_The problem_: Could you restate all of the records below exactly, with the pictures left out?

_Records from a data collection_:
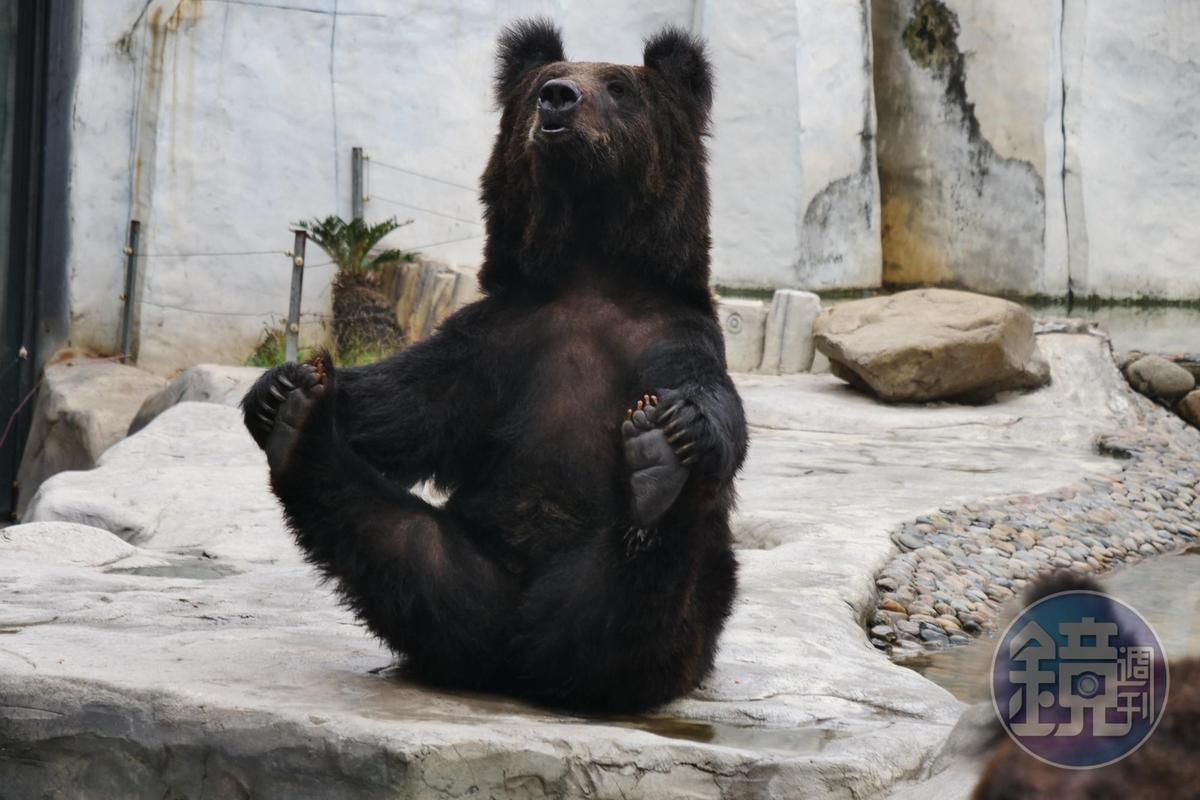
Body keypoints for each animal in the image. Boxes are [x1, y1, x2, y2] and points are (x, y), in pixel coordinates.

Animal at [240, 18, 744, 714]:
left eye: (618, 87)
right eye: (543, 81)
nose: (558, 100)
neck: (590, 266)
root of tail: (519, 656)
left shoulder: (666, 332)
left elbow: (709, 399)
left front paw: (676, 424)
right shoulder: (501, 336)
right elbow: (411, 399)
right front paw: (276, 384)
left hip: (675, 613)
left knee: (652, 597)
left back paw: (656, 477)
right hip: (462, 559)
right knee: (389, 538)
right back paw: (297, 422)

_Response box_:
Body keypoints for each animal in the image. Boxes are [x1, y1, x2, y2] and points are (x, y), in pixel coordinates.

Animal at [240, 18, 744, 714]:
left eye: (618, 87)
right eye: (543, 81)
nose: (558, 100)
neck: (590, 266)
root of tail: (519, 656)
left shoulder: (666, 332)
left elbow: (709, 399)
left front paw: (676, 424)
right shoulder: (501, 336)
right elbow: (411, 399)
right front paw: (276, 384)
left hip: (675, 613)
left knee: (652, 597)
left back paw: (656, 477)
right hip: (462, 559)
right knee: (389, 538)
right back paw: (297, 422)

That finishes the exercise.